An update on my experiment with blogging. I spent more time than I would have liked this morning figuring out how to include the image of the cover of Test Ride in this post, but that’s part of the learning of a new skill. I’m discovering some unexpected ways this medium connects me to other people. For example, a couple of the people who have commented on my posts have included information about their own or others’ blogs. When those links appear in their posts or profiles, it’s easy for me to click on them and encounter some people and ideas I hadn’t known about before.

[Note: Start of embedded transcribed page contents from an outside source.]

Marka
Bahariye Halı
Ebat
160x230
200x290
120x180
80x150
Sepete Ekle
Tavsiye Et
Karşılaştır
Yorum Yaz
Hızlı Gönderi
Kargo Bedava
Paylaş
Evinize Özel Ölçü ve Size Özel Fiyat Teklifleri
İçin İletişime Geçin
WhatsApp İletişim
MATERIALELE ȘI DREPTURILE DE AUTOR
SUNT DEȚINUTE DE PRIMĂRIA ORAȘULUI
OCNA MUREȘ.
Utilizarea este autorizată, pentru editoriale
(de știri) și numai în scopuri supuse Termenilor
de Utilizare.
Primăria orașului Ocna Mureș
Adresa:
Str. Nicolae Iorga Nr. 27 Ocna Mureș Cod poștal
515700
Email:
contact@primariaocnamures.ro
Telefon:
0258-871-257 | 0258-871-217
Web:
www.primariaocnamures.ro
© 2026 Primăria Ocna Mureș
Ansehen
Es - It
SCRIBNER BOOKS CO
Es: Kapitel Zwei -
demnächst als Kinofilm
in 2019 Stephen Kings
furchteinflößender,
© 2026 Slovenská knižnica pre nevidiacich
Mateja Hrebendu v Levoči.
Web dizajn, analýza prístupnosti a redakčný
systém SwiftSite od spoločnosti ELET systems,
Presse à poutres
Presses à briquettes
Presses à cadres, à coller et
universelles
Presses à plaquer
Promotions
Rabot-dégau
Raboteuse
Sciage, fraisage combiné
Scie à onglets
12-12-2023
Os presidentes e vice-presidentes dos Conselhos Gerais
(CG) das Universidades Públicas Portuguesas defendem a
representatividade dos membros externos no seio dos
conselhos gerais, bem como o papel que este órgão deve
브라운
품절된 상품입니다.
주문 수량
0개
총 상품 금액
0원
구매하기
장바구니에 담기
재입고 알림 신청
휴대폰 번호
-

Having set a goal to post every week is supporting me to focus my journaling and meditation time and going deeper into some of the ideas that surface. I’m also getting practice at disciplining myself to use this tool for that deepening rather than as a way to avoid it by getting diverted to other sites.

1 comment:

  1. I admire and appreciate your comment that "I’m open (most of the time) to the possibility that someday I’ll be called to act in a big way, and I pray I’ll have the courage to follow such a leading." I think it's important to remember that famously successful activists typically spend years doing the hard work of personal and community organizing before it pays off. For example, "at the time of her action, Rosa Parks was secretary of the Montgomery chapter of the National Association for the Advancement of Colored People (NAACP) and had recently attended the Highlander Folk School, a Tennessee center for workers' rights and racial equality." (http://en.wikipedia.org/wiki/Rosa_Parks) Nor was she the first to refuse to give up her seat on the bus for a white person. As current events in northern Africa and the mid-East demonstrate, you can't predict which action, spontaneous or not, will be a spark to revolution.